"Revenge... is like a rolling stone, which, when a man hath forced up a hill, will return upon him with a greater violence, and break those bones whose sinews gave it motion."
----Albert Schweitzer
For the psychologist:
Becoming Evil
For the neuroscientist, and all you amygdala fans:
Why We Hate
For the sociologist:
American Mania
For the historian:
Infidels
Now in this online age we see pictures of the dead and dying in Lebanon and Iraq, of babies decapitated and children maimed, and at first we hitch in our breath and make noises of horror. That will soon pass. The human brain has a wonderful capacity to absorb and normalize horror, and eventually consign it to the "unfortunate but necesary" category. When the impact of those pictures fade, those among us determined to make and excuse war will have no qualms. This is how the mind works.
But the people who actually live through those horrors, the ones who saw the bombs destroy their homes and their loved ones, they, too, will have no qualms. They will want revenge. The kids in those pictures did nothing to earn what we and our allies have done to them; it might be they would have grown up to seek solutions to the never-ending death spiral we have all become complicit in. But now, thanks to our policies and our actions, those who survive, as well as their brothers and sisters, are very likely to become the thing we most fear and hate when they get older.
If war was truly a solution, we would have had peace for lo, these many millenia. In fact, it only reproduces itself, thanks to the sperm of vengeance and the egg of memory. Every “defensive attack” in Lebanon that murders civilians and indiscriminately destroys lives makes more enemies for us, for Israel. Every bombing raid in Iraq. and every flattened door and every family cringing before American soldiers searching blindly for weapons and insurgents, makes more hatred that we, sitting back here in our coccon of safe distance, will remain clueless about when those we have taught to hate us attack us next.
No, our ostensible "values" are not those of human rights, despite our leaders attempts to hide behind that phrase to wage war when the excuse of self-defense no longer holds up. Yes, if we truly believed in the Christian values Bush espouses, we would have intervened in Cambodia, the Congo, Darfur, Armenia, South Africa, and Zimbabwe—
we would have cracked down on arms dealers around the world and halted U.S. trade in weapons—
we would have remained engaged in the peace process after Clinton left office rather than hoping Sharon would wipe out the Palestinian people with our funding—
we would have never propped up Saddam with money, weapons, and biological weaponry, and assurances we would not intervene if he invaded Kuwait—
we would have never shaken hands with Islam Karamov and hailed him as our buddy while he boiled men alive—
we would have never removed a democratically elected president and inserted a torturing dictator in Iran—
we would have never propped up a torturing dictator in Egypt—
we would have never propped up a torturing dictator in Pakistan—
we would have maintained a foreign policy grounded in the seeking of peaceful solutions , even-handed and restrained diplomacy, and justice for all parties, rather than goading the American public to excuses for violence by racist appeals to their xenophobia and blatant scare tactics.

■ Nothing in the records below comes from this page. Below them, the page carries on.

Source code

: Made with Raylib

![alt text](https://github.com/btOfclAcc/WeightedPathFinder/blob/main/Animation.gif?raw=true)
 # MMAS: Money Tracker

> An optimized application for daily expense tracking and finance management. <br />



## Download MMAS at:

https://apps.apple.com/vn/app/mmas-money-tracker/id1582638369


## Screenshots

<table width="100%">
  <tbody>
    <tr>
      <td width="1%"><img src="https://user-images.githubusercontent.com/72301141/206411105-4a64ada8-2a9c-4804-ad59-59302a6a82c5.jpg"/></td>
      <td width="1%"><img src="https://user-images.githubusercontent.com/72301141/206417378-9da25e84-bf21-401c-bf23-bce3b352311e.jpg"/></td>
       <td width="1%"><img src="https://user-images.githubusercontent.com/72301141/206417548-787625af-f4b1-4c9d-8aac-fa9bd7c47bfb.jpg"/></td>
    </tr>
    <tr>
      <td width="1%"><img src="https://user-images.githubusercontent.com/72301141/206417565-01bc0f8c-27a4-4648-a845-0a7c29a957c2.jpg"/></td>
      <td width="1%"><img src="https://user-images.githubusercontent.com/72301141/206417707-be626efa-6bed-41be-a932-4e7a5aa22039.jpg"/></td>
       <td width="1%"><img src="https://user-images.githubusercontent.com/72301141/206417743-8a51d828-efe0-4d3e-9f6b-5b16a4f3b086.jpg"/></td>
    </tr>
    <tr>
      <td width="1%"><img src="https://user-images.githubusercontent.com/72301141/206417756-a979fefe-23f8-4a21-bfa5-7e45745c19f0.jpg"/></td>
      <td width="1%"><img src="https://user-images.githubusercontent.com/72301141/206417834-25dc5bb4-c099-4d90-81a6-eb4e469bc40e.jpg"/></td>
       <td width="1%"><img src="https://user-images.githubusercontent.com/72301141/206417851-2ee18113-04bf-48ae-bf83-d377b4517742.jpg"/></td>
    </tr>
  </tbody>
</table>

Whatever blowback we experience from the Iraq war and our policies (going back more than a century) toward the Mideast was and is easily foretold. We helped make this mess happen. So did Britain. So did Israel. That doesn’t mean Islamic countries are not without sin. It means there is plenty to go around. None of us in this world has the right to throw the first stone, but any of us can be the first to put it down, and help lead the way out of this cavern of hate. And until we recognize our own complicity, acknowledge it, and begin to seek non-violent solutions, we will only see more death and misery.
War is not an answer…it’s the despairing death rattle of the ignorant and helpless.